Defining moment: Sitting in Barmini, the futuristic lounge created by Andrés, where I watched some cocktails change color.
Best charcuterie: At the Partisan, a roster of 30-plus meats are arranged under descriptive headings, as if they were wines. The meaty marvels include a “bright” bresaola cured with a Thai treasure chest of spices.

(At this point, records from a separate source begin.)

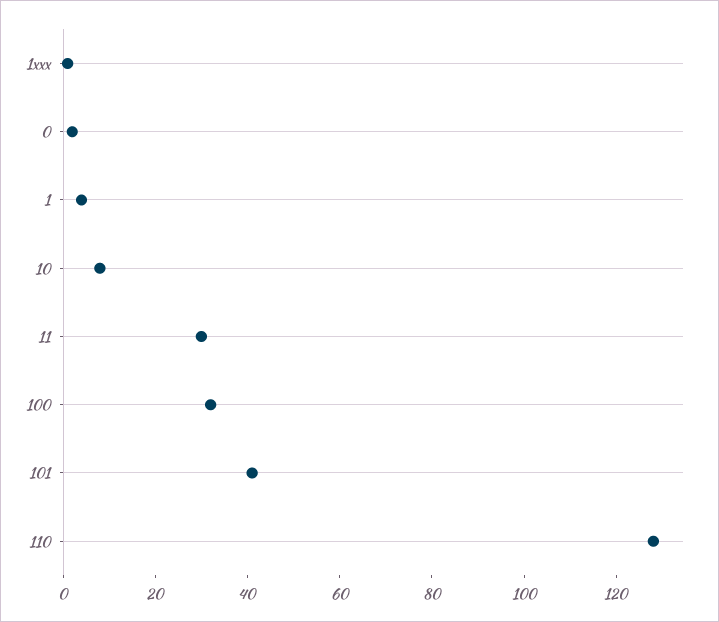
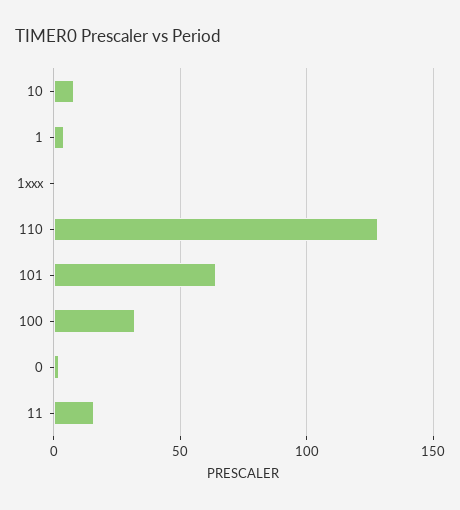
11: 30 -> 15
101: 40 -> 65

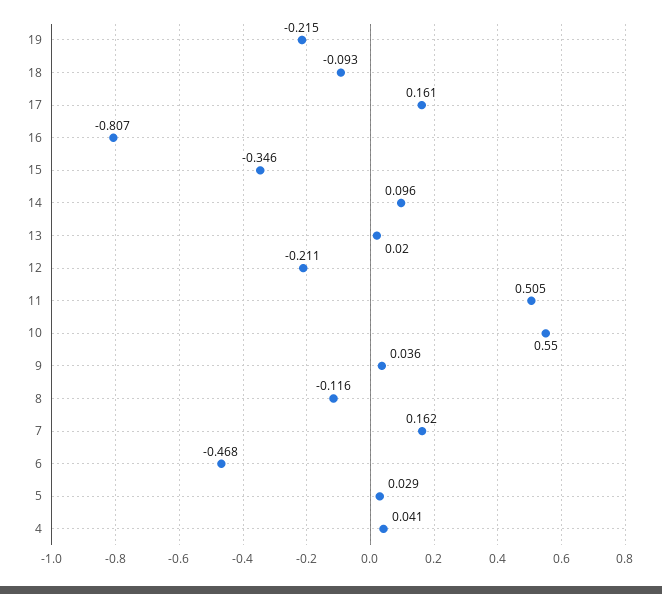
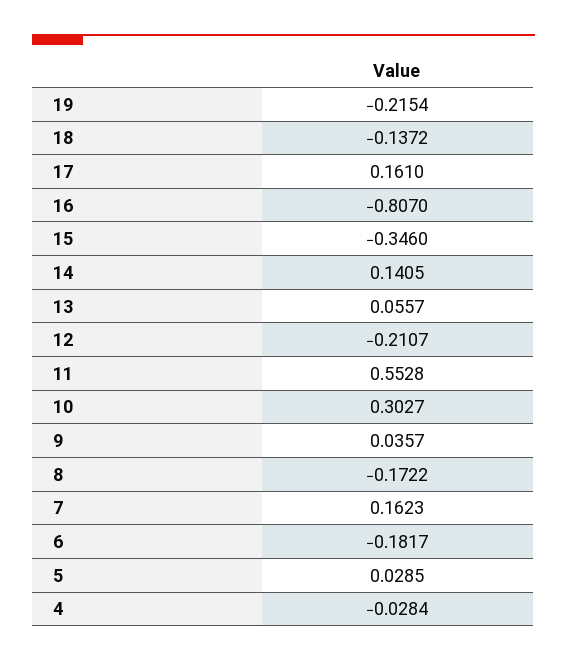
18: -0.093 -> -0.1372
14: 0.096 -> 0.1405
13: 0.02 -> 0.0557
11: 0.505 -> 0.5528
10: 0.55 -> 0.3027
8: -0.116 -> -0.1722
6: -0.468 -> -0.1817
4: 0.041 -> -0.0284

The first and smallest of the cities I surveyed, Charleston roots almost as hard forthe future as it does for its oh-so-rich past. Expect to find some of the latest food fashions sprinkled among the abundant low-country treasures — which benefit from ingredients a stone’s throw away — but not, for the most part, polished service. Think farm-to-table is new? Charleston, home to ace chef Sean Brock of the beloved Husk and cookbook maven Nathalie Dupree, has been a subscriber seemingly forever. It may lack culinary representation from around the world, but what’s wrong with serving the best shrimp and grits on the planet?
Defining moment: Craggy golden fried chicken, succulent shrimp and a heaping helping of hospitality at soul food purveyor Martha Lou’s Kitchen.
Best twist on tradition: Shrimp and masa grits with chili sofrito at Minero, a Mexican retreat from Charleston chef Sean Brock.
To be a great food city, it helps to have a large body of water nearby, a classic dish or three, and a population with a fondness for drink.
Those are among my impressions after spending more than 60 days on the road this year, visiting more than a dozen destinations, then measuring them against a set of standards — for creativity, community and tradition, among other criteria — to come up with a Top 10 list of America’s Best Food Cities.
Not every trip produced fruit. (Maybe next year, Nashville and Seattle?) And there were plenty of surprises on the journey. I can’t wait to eat in Houston again, but New York let me down, at least for the present.
Let the debate begin! But remember: I didn’t just parachute into these cities, try a few bites and fly home. Before rating my subjects, I ate, drank and shopped in 271 restaurants, bars, food stores and farmers markets.